The SDK runs in Trial mode by default; output is marked via `/Producer`
metadata. Activate a license to unlock the paid-tier capability set.

```python
import pdfluent

# Activate from a key string
pdfluent.activate_license_key("tier:enterprise")

# Or read the key from a UTF-8 text file
pdfluent.activate_license_file("/path/to/key.lic")

# Inspect the current status (always succeeds; defaults to Trial)
status = pdfluent.license_status()
print(status.tier)              # "Enterprise"
print(status.source)            # "Explicit" | "EnvVar" | "Default"
print(status.output_is_marked)  # False
```

The `PDFLUENT_LICENSE_KEY` environment variable is honoured automatically
on process start when no explicit activation has happened.

**Behavior to be aware of:**

- The active tier is **process-global and set-once**. Re-activating with the
  same key is a no-op.

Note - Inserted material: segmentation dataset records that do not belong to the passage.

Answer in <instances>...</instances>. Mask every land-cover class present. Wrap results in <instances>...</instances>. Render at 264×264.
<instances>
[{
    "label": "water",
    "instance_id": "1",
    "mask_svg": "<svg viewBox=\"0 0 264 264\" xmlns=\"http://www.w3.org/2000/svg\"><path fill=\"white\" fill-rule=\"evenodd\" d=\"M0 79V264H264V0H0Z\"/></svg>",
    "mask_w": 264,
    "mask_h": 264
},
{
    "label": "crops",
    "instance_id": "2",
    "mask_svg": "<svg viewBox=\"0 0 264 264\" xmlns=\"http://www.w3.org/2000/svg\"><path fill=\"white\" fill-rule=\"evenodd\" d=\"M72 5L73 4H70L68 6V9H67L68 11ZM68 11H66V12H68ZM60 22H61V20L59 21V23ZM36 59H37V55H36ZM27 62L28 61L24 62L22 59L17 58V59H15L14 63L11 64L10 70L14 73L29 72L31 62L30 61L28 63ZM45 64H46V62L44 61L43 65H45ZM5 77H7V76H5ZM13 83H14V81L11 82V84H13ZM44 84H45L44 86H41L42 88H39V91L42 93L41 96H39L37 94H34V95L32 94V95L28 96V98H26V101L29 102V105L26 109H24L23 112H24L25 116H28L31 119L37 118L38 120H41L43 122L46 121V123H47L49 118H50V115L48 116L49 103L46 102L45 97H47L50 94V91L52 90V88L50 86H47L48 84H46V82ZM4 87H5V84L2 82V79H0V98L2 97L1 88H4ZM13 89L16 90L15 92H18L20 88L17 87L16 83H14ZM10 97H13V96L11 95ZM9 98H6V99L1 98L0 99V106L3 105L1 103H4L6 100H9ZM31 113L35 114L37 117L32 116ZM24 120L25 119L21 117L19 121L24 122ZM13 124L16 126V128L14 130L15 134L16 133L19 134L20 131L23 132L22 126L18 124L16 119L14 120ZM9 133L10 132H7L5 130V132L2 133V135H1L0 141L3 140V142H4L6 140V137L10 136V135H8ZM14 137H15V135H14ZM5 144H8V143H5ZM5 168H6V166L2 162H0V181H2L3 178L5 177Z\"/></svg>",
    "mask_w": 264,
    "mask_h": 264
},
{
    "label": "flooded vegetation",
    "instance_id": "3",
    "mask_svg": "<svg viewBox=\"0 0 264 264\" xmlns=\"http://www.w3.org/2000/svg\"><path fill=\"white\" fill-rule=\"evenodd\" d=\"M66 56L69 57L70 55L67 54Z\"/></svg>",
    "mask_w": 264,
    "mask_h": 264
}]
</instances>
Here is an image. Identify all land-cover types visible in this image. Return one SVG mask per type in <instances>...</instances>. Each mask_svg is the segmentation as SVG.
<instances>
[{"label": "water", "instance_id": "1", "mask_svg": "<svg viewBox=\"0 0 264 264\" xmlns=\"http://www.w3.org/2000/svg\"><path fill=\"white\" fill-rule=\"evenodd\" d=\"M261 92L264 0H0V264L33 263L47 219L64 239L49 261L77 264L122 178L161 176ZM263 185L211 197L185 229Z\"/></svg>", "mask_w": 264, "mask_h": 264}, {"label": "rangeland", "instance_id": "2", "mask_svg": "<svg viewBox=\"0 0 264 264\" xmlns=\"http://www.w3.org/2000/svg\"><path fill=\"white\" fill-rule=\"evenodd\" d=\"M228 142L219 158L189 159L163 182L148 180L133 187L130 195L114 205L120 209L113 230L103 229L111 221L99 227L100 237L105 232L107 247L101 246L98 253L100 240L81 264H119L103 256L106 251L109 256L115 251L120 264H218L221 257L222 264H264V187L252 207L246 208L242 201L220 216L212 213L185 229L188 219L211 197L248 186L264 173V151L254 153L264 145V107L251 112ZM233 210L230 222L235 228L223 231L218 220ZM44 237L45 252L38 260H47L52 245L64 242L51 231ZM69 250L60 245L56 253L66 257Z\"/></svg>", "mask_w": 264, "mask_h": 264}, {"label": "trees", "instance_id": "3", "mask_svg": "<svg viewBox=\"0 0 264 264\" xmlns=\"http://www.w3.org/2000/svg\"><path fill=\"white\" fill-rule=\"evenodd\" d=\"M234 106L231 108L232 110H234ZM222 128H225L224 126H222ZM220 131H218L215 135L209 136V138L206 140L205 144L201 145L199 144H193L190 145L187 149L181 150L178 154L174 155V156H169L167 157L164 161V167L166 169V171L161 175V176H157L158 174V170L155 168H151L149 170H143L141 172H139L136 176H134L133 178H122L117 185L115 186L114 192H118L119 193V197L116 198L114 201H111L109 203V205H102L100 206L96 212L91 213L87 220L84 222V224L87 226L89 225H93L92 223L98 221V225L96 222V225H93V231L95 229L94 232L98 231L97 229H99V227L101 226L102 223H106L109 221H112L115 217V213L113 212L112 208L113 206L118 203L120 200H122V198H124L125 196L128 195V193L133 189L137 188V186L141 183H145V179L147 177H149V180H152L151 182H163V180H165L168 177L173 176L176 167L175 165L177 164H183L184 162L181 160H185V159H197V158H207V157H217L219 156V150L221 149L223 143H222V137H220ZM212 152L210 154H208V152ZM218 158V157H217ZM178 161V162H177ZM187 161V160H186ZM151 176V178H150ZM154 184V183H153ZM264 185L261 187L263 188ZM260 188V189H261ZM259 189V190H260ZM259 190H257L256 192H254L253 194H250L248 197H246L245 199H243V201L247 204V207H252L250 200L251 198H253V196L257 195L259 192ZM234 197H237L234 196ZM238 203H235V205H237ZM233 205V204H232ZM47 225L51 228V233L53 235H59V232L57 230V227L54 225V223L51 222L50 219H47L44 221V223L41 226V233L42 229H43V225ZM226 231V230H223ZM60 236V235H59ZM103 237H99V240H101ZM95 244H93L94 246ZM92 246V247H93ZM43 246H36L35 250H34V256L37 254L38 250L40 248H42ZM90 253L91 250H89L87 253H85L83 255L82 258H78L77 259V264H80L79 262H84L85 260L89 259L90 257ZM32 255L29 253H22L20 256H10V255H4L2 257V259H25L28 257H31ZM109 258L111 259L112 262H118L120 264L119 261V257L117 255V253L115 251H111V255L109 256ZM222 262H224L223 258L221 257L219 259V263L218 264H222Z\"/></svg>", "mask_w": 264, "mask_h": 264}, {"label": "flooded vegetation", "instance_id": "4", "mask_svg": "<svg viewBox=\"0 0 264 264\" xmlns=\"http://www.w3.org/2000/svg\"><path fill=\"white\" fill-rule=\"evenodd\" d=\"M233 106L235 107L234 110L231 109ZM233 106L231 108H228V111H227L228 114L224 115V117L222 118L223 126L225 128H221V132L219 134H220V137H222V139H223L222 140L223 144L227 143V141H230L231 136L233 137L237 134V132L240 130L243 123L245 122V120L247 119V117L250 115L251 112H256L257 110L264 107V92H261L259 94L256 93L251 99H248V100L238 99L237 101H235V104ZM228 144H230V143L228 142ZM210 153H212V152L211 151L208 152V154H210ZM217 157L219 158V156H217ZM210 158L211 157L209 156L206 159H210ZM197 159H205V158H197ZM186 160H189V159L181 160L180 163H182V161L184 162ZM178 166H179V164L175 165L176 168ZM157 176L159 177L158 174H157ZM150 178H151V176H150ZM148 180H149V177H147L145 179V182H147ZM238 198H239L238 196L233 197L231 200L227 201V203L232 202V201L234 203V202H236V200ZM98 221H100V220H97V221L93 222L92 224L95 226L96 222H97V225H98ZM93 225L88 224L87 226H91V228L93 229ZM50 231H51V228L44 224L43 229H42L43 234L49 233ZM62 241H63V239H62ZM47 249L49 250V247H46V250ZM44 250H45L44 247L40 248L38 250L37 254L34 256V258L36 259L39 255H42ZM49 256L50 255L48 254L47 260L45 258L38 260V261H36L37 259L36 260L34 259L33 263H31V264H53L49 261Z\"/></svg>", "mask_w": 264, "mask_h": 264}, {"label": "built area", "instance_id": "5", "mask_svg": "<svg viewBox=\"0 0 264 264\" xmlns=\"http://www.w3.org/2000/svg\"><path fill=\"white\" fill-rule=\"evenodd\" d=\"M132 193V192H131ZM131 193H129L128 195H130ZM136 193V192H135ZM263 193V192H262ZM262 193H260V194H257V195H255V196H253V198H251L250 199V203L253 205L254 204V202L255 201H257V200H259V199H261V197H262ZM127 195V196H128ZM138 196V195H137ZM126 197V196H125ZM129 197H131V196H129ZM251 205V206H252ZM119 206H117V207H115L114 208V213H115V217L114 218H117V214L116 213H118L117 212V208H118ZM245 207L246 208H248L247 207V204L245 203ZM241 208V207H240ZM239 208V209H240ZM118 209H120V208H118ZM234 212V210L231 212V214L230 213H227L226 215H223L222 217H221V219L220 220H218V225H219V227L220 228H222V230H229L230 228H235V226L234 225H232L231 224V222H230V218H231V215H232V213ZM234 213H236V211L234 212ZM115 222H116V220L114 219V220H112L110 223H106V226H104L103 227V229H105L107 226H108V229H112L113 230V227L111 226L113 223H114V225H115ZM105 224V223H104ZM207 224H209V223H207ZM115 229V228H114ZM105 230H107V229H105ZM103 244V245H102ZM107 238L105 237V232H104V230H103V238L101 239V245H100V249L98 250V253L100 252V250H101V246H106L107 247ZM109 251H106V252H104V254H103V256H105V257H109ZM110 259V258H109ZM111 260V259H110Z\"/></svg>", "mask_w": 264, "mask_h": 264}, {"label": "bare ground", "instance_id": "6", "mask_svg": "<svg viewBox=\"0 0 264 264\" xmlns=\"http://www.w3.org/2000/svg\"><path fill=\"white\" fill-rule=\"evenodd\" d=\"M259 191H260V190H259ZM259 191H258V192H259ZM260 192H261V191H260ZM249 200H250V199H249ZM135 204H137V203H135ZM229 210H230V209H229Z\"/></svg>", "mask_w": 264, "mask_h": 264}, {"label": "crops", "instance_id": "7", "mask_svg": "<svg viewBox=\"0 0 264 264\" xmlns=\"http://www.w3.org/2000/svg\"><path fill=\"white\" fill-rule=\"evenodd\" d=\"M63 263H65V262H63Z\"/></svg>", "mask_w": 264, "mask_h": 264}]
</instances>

Re-activating with a different tier raises
  `RuntimeError`; restart Python to switch tiers.
- Invalid keys raise `ValueError`; missing license files raise `OSError`.
- The key string is never logged or stored beyond the call to
  `activate_license_key`.

The 1.0 release accepts the simple evaluation format `tier:<name>`
(`trial`/`developer`/`team`/`business`/`enterprise`). Cryptographically
signed payloads will be accepted by the same functions in 1.1 without
breaking the API.

## Building from Source

Requires a Rust toolchain and `maturin`.

```bash
pip install maturin
cd crates/pdf-python
maturin develop --release          # install in current venv
maturin build --release            # build wheel in ./dist/
```

## License

PDFluent Commercial License. See LICENSE.